Segment Start: MATERIAL SHOWN
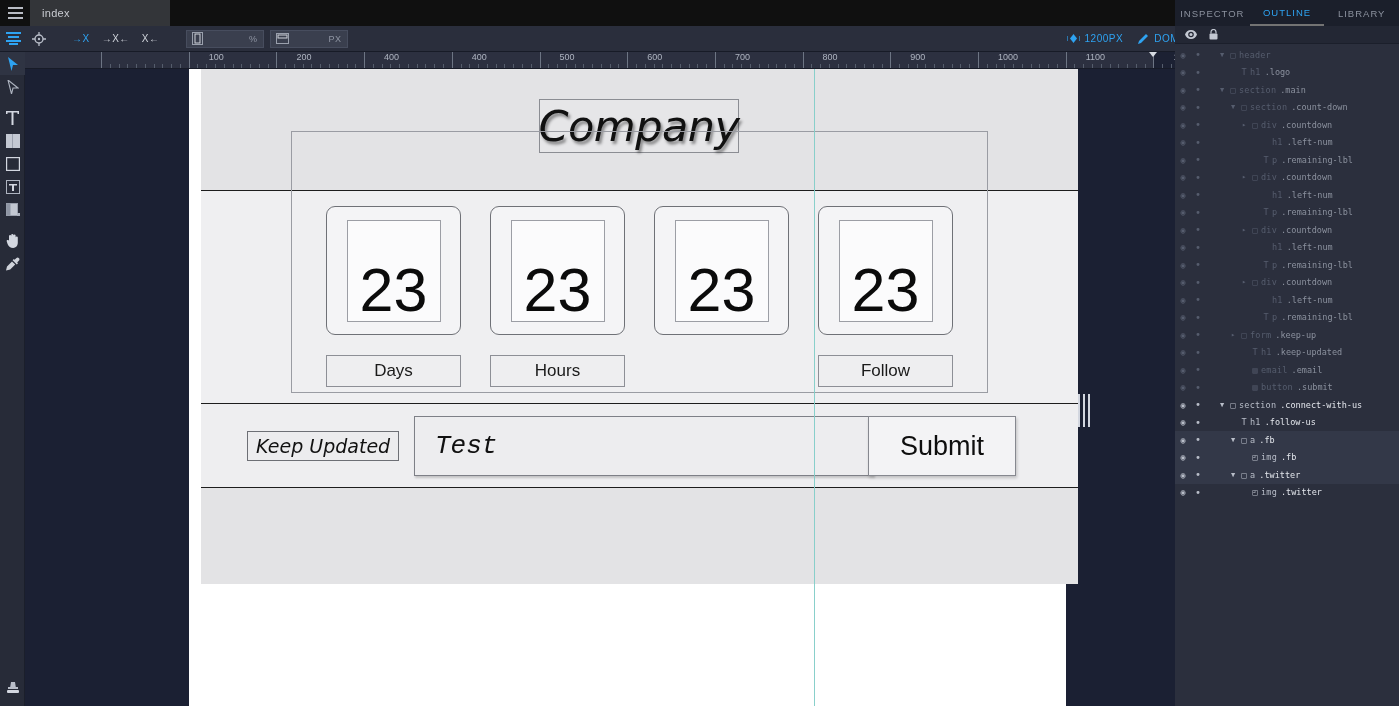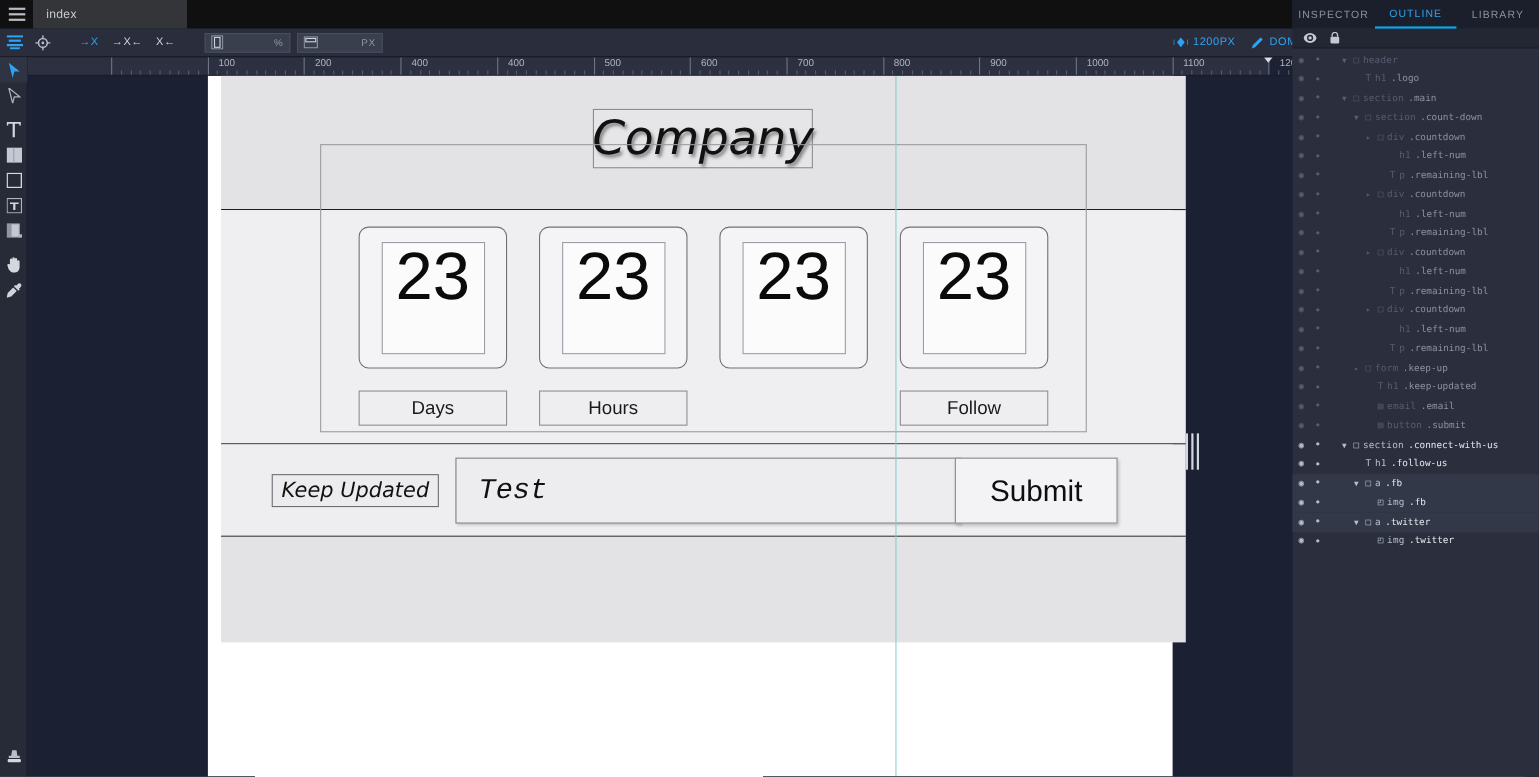--- a/index.html
+++ b/index.html
@@ -82,21 +82,21 @@
     overflow: hidden;
   }
   .ruler .maj {
     position: absolute; top: 0; width: 1px; height: 17px; background: #6d7584;
   }
   .ruler .min {
     position: absolute; bottom: 0; width: 1px; height: 4px; background: #555d6c;
   }
   .ruler .lbl {
     position: absolute; top: 0px; color: #aeb4c0; font-size: 9px;
-    font-family: "Liberation Sans", sans-serif; padding-left: 10px;
+    font-family: "Liberation Sans", sans-serif; padding-left: 20px;
   }
   .ruler .hot {
     position: absolute; top: 0; height: 17px; background: #1c2133;
   }
   .ruler .cursor-mark {
     position: absolute; top: 0; width: 0; height: 0;
     border-left: 4px solid transparent; border-right: 4px solid transparent;
     border-top: 5px solid #d7dbe2;
   }
   .page {
@@ -127,21 +127,21 @@
     position: absolute; left: 0; top: 0; width: 100%; height: 100%;
     display: flex; justify-content: center; gap: 29px; padding-top: 15px;
   }
   .cd-col { width: 135px; }
   .cd-box {
     width: 135px; height: 129px; border: 1px solid #6f7177; border-radius: 9px;
     background: #f4f4f6; display: flex; align-items: center; justify-content: center;
   }
   .cd-inner {
     width: 94px; height: 102px; border: 1px solid #9c9ea5; background: #fbfbfc;
-    display: flex; align-items: flex-start; justify-content: center;
+    display: flex; align-items: flex-end; justify-content: center;
   }
   .cd-num {
     font-family: "Liberation Sans", sans-serif; font-size: 61px;
     font-weight: 400; color: #0b0b0b; line-height: 1;
   }
   .cd-lbl {
     margin-top: 20px; width: 135px; height: 32px; border: 1px solid #8d8f96;
     background: #eeeef0; display: flex; align-items: center; justify-content: center;
     font-size: 17px; color: #1a1a1a;
   }
@@ -224,21 +224,21 @@
     position: absolute; right: 0; top: 0; width: 224px; height: 706px;
     background: #2b2f3d;
   }
   .rtabs {
     display: flex; height: 26px; background: #1b1f2b; align-items: stretch;
   }
   .rtab {
     flex: 1; display: flex; align-items: center; justify-content: center;
     font-size: 9.5px; letter-spacing: 1px; color: #8b919e; cursor: pointer;
   }
-  .rtab.active { color: #2ea3f2; border-bottom: 2px solid #0ea5e9; }
+  .rtab.active { color: #2ea3f2; border-bottom: 2px solid #737373; }
   .rhead {
     height: 18px; background: #21out; background: #232734;
     display: flex; align-items: center; gap: 12px; padding-left: 10px;
     border-bottom: 1px solid #1b1f2b;
   }
   .tree { padding-top: 2px; }
   .trow {
     height: 17.5px; display: flex; align-items: center;
     font-family: "DejaVu Sans Mono", monospace; font-size: 8.5px;
     color: #565d6e; white-space: nowrap; cursor: pointer;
Segment End: MATERIAL SHOWN
_REQUIRED WORK_:
Give every record back exactly as it reads, with no images.

_ANSWER TO THE EXERCISE_:
--- a/index.html
+++ b/index.html
@@ -82,21 +82,21 @@
     overflow: hidden;
   }
   .ruler .maj {
     position: absolute; top: 0; width: 1px; height: 17px; background: #6d7584;
   }
   .ruler .min {
     position: absolute; bottom: 0; width: 1px; height: 4px; background: #555d6c;
   }
   .ruler .lbl {
     position: absolute; top: 0px; color: #aeb4c0; font-size: 9px;
-    font-family: "Liberation Sans", sans-serif; padding-left: 10px;
+    font-family: "Liberation Sans", sans-serif; padding-left: 20px;
   }
   .ruler .hot {
     position: absolute; top: 0; height: 17px; background: #1c2133;
   }
   .ruler .cursor-mark {
     position: absolute; top: 0; width: 0; height: 0;
     border-left: 4px solid transparent; border-right: 4px solid transparent;
     border-top: 5px solid #d7dbe2;
   }
   .page {
@@ -127,21 +127,21 @@
     position: absolute; left: 0; top: 0; width: 100%; height: 100%;
     display: flex; justify-content: center; gap: 29px; padding-top: 15px;
   }
   .cd-col { width: 135px; }
   .cd-box {
     width: 135px; height: 129px; border: 1px solid #6f7177; border-radius: 9px;
     background: #f4f4f6; display: flex; align-items: center; justify-content: center;
   }
   .cd-inner {
     width: 94px; height: 102px; border: 1px solid #9c9ea5; background: #fbfbfc;
-    display: flex; align-items: flex-start; justify-content: center;
+    display: flex; align-items: flex-end; justify-content: center;
   }
   .cd-num {
     font-family: "Liberation Sans", sans-serif; font-size: 61px;
     font-weight: 400; color: #0b0b0b; line-height: 1;
   }
   .cd-lbl {
     margin-top: 20px; width: 135px; height: 32px; border: 1px solid #8d8f96;
     background: #eeeef0; display: flex; align-items: center; justify-content: center;
     font-size: 17px; color: #1a1a1a;
   }
@@ -224,21 +224,21 @@
     position: absolute; right: 0; top: 0; width: 224px; height: 706px;
     background: #2b2f3d;
   }
   .rtabs {
     display: flex; height: 26px; background: #1b1f2b; align-items: stretch;
   }
   .rtab {
     flex: 1; display: flex; align-items: center; justify-content: center;
     font-size: 9.5px; letter-spacing: 1px; color: #8b919e; cursor: pointer;
   }
-  .rtab.active { color: #2ea3f2; border-bottom: 2px solid #0ea5e9; }
+  .rtab.active { color: #2ea3f2; border-bottom: 2px solid #737373; }
   .rhead {
     height: 18px; background: #21out; background: #232734;
     display: flex; align-items: center; gap: 12px; padding-left: 10px;
     border-bottom: 1px solid #1b1f2b;
   }
   .tree { padding-top: 2px; }
   .trow {
     height: 17.5px; display: flex; align-items: center;
     font-family: "DejaVu Sans Mono", monospace; font-size: 8.5px;
     color: #565d6e; white-space: nowrap; cursor: pointer;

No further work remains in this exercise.